◆ **Source data**:
•••••

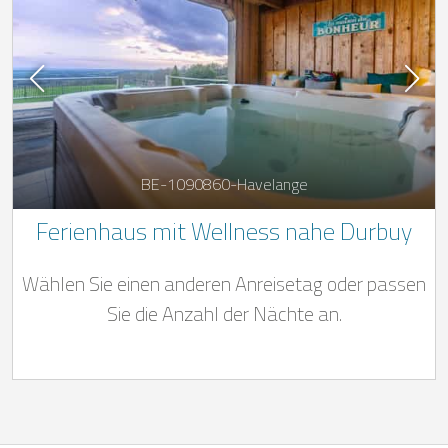
BE-1090860-Havelange
Ferienhaus mit Wellness nahe Durbuy
Wählen Sie einen anderen Anreisetag oder passen
Sie die Anzahl der Nächte an.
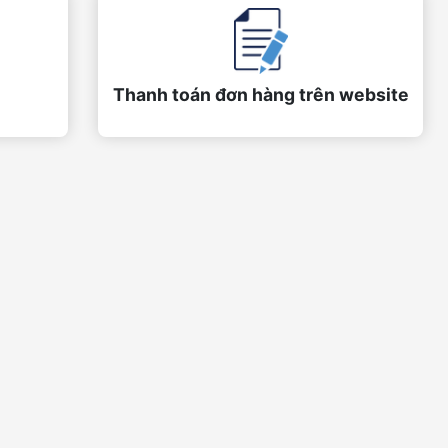
Thanh toán đơn hàng trên website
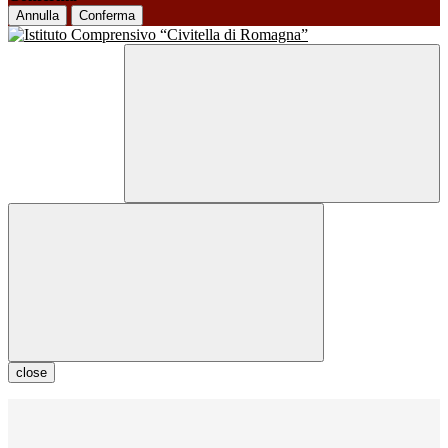
Annulla
Conferma
close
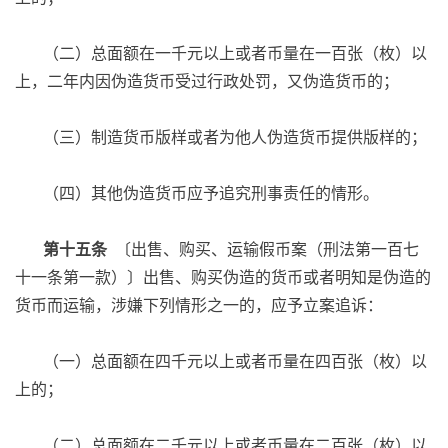
（二）总面额在一千元以上或者币量在一百张（枚）以
上，二年内因伪造货币受过行政处罚，又伪造货币的；
（三）制造货币版样或者为他人伪造货币提供版样的；
（四）其他伪造货币应予追究刑事责任的情形。
第十五条
〔出售、购买、运输假币案（刑法第一百七
十一条第一款）〕出售、购买伪造的货币或者明知是伪造的
货币而运输，涉嫌下列情形之一的，应予立案追诉：
（一）总面额在四千元以上或者币量在四百张（枚）以
上的；
（二）总面额在二千元以上或者币量在二百张（枚）以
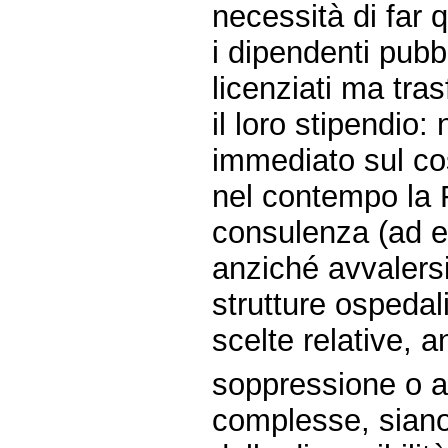
necessità di far q
i dipendenti pub
licenziati ma tras
il loro stipendio:
immediato sul co
nel contempo la R
consulenza (ad e
anziché avvalersi
strutture ospedal
scelte relative, 
soppressione o al
complesse, sian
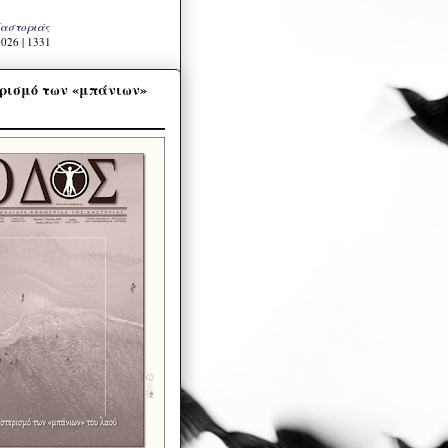
Καστοριάς
026 | 1331
ρισμό των «μπάνιων»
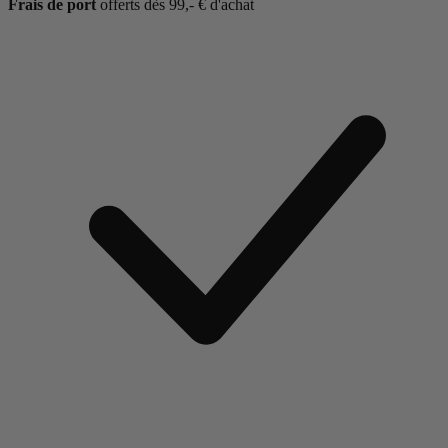
Frais de port
offerts dès 99,- € d'achat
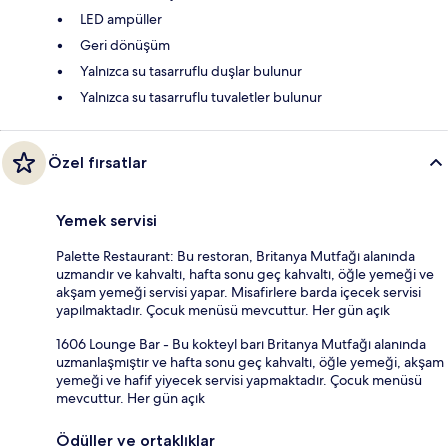
LED ampüller
Geri dönüşüm
Yalnızca su tasarruflu duşlar bulunur
Yalnızca su tasarruflu tuvaletler bulunur
Özel fırsatlar
Yemek servisi
Palette Restaurant: Bu restoran, Britanya Mutfağı alanında
uzmandır ve kahvaltı, hafta sonu geç kahvaltı, öğle yemeği ve
akşam yemeği servisi yapar. Misafirlere barda içecek servisi
yapılmaktadır. Çocuk menüsü mevcuttur. Her gün açık
1606 Lounge Bar - Bu kokteyl barı Britanya Mutfağı alanında
uzmanlaşmıştır ve hafta sonu geç kahvaltı, öğle yemeği, akşam
yemeği ve hafif yiyecek servisi yapmaktadır. Çocuk menüsü
mevcuttur. Her gün açık
Ödüller ve ortaklıklar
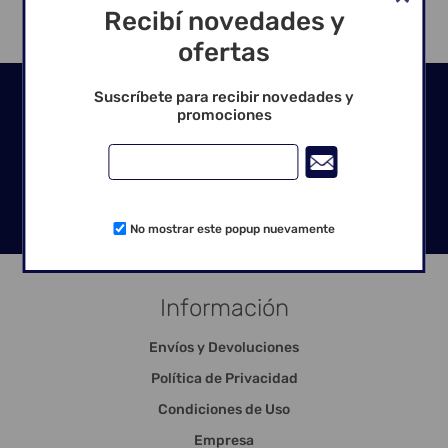
Recibí novedades y
ofertas
Seguinos en las redes
Suscríbete para recibir novedades y
promociones
No mostrar este popup nuevamente
Información
Envíos y Devoluciones
Política de Privacidad
Condiciones de Uso
Empresa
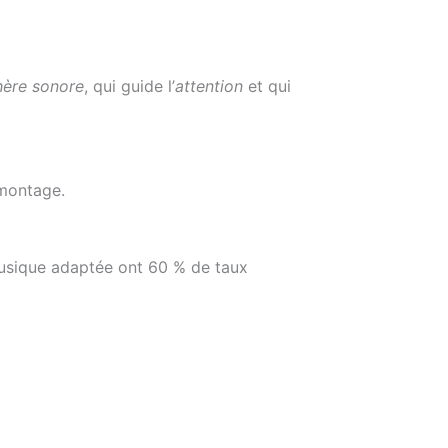
ère sonore
, qui guide l’
attention
et qui
 montage.
 musique adaptée ont 60 % de taux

•••••

Wherever the string "sonu" appears in a line of the records, copy that line.

◆ **Task output**:
uzmandır ve kahvaltı, hafta sonu geç kahvaltı, öğle yemeği ve
uzmanlaşmıştır ve hafta sonu geç kahvaltı, öğle yemeği, akşam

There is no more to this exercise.